== RAW DATA ==

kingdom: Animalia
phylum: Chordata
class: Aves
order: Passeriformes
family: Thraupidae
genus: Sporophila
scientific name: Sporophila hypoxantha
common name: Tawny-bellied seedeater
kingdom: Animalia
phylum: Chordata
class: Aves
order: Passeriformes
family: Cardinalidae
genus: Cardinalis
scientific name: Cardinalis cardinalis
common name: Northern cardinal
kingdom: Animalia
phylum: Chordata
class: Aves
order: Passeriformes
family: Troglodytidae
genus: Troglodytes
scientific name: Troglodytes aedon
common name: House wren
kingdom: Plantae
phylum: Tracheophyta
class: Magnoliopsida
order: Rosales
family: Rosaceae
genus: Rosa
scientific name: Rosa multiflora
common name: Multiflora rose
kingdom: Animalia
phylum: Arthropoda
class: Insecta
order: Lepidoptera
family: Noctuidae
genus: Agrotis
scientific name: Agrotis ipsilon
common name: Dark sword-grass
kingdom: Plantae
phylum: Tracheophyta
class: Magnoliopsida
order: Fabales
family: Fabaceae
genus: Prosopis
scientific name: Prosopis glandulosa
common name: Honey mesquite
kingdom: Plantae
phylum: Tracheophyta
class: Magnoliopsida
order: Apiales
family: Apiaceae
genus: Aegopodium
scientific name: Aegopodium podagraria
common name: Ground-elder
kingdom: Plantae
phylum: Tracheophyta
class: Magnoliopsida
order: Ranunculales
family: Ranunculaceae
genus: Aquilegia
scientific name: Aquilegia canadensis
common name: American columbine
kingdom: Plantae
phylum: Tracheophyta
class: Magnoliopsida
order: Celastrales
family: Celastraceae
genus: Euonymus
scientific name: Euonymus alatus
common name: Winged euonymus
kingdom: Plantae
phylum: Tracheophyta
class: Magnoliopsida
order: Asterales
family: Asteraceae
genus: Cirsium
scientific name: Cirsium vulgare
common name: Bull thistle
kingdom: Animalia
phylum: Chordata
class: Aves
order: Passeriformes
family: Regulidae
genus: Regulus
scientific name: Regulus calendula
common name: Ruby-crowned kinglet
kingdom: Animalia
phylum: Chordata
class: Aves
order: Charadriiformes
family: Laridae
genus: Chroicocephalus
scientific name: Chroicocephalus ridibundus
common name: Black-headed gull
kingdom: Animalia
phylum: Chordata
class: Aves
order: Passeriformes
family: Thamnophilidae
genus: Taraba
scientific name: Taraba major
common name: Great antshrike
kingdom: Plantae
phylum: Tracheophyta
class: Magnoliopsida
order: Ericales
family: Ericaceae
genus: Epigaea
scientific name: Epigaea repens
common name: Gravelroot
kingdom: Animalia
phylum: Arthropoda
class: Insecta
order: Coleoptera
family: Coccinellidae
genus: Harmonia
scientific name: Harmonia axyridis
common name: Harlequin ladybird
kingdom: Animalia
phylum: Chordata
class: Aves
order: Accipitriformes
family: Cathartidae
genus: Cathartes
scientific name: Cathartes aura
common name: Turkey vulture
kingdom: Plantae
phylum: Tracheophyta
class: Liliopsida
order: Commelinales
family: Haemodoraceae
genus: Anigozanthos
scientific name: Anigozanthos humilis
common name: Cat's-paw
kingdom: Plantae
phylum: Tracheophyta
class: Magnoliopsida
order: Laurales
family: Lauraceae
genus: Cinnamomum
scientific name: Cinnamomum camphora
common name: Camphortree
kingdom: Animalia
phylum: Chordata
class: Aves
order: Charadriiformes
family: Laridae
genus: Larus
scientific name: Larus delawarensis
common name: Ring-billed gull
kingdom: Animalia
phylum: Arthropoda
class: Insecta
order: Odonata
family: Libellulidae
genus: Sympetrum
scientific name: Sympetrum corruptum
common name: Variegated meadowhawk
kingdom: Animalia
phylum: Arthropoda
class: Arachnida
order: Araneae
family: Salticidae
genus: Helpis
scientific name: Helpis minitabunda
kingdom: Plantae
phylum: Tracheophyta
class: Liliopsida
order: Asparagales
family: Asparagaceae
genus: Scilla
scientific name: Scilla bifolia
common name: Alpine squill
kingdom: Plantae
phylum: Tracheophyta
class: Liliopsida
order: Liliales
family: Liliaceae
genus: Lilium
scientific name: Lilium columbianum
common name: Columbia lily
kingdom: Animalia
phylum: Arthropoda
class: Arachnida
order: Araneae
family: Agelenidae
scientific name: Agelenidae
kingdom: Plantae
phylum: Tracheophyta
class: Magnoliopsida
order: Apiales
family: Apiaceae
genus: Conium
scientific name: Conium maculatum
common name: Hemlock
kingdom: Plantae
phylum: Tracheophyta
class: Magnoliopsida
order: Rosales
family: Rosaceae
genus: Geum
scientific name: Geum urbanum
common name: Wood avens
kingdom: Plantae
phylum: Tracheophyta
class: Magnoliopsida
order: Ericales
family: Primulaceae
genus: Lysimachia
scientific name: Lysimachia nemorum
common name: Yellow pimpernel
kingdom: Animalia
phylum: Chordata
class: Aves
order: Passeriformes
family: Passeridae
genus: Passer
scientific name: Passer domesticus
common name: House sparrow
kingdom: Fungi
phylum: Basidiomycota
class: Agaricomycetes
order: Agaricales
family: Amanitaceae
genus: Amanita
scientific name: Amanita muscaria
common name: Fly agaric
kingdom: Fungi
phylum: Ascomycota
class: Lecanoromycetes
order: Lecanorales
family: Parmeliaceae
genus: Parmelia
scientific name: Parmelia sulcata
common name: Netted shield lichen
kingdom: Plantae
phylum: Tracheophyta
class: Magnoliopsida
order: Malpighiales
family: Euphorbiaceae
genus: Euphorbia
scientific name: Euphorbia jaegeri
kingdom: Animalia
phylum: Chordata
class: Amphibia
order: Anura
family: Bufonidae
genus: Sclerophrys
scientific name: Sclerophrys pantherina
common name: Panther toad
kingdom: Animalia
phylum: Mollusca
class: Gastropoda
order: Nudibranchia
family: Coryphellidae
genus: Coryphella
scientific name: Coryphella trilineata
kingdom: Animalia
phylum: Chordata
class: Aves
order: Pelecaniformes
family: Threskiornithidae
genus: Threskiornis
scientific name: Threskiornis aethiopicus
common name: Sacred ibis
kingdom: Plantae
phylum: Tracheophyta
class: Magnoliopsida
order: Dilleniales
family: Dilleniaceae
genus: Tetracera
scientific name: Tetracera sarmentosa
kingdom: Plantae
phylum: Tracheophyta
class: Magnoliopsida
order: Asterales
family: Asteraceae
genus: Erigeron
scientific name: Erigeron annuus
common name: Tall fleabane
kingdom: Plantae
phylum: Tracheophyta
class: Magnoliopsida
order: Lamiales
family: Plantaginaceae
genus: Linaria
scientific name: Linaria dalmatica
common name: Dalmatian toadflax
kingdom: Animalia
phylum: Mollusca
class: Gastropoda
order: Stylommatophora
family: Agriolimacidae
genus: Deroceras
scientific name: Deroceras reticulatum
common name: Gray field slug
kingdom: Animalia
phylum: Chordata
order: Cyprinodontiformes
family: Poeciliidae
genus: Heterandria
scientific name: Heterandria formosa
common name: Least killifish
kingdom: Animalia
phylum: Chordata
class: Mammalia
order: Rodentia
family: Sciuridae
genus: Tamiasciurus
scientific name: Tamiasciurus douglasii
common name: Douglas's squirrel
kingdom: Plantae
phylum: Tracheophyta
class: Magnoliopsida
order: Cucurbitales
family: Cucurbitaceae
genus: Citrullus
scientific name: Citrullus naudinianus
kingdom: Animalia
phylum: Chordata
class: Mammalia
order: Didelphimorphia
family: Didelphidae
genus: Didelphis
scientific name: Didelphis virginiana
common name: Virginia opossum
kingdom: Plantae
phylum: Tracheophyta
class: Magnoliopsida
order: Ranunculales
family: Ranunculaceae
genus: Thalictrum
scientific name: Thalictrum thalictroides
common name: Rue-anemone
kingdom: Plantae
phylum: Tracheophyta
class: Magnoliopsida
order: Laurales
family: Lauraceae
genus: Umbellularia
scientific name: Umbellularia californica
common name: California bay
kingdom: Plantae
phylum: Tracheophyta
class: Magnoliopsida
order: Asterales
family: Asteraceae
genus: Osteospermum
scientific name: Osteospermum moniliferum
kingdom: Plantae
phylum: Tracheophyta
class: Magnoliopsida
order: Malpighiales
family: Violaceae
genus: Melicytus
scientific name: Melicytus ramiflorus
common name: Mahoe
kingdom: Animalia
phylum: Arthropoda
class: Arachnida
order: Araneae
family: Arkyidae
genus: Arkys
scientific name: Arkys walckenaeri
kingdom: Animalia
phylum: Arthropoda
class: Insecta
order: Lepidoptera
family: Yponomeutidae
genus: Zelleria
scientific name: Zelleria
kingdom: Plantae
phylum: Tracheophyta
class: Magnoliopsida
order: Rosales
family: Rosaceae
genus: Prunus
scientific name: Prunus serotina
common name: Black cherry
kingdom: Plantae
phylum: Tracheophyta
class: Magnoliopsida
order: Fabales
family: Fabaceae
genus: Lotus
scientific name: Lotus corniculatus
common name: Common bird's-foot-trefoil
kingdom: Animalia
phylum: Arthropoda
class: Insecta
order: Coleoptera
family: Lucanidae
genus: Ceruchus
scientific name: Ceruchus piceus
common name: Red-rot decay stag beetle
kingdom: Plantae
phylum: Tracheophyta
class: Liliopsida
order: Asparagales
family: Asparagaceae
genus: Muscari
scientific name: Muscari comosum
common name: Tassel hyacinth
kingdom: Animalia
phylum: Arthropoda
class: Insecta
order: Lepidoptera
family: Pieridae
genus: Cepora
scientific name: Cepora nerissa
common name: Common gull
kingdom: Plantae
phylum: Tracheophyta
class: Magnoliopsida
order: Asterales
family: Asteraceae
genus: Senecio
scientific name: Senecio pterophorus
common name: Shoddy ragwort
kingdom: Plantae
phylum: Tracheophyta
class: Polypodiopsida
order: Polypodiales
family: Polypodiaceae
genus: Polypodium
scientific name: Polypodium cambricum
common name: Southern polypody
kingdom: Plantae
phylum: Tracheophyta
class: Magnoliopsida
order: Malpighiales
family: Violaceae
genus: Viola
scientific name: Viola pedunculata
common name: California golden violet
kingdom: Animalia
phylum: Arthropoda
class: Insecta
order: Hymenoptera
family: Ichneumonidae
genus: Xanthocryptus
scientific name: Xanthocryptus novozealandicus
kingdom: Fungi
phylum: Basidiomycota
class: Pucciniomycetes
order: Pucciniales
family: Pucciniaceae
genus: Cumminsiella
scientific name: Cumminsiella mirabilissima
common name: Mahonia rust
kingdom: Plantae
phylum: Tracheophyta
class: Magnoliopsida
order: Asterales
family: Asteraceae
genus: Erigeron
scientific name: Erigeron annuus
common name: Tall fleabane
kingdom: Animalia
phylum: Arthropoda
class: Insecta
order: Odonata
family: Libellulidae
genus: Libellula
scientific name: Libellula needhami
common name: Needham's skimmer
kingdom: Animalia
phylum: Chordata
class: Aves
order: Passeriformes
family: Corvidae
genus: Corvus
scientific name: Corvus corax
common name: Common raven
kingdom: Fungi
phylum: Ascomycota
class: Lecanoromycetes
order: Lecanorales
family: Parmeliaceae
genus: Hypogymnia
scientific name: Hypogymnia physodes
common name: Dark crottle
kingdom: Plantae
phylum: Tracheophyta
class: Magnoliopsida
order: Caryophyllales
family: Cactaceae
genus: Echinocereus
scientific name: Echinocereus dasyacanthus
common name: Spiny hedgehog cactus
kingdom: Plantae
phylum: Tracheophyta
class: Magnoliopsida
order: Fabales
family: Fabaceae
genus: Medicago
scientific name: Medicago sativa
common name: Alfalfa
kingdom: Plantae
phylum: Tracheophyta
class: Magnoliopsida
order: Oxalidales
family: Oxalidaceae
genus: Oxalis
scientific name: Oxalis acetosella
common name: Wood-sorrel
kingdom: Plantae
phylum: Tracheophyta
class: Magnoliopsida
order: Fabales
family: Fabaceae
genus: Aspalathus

===

### [WRITTEN TASK]
Reproduce the listing from the line with "scientific name: Medicago sativa" through its end, replacing "common name" with "vernacular name" and changing nothing else.

### [WRITTEN SOLUTION]
scientific name: Medicago sativa
vernacular name: Alfalfa
kingdom: Plantae
phylum: Tracheophyta
class: Magnoliopsida
order: Oxalidales
family: Oxalidaceae
genus: Oxalis
scientific name: Oxalis acetosella
vernacular name: Wood-sorrel
kingdom: Plantae
phylum: Tracheophyta
class: Magnoliopsida
order: Fabales
family: Fabaceae
genus: Aspalathus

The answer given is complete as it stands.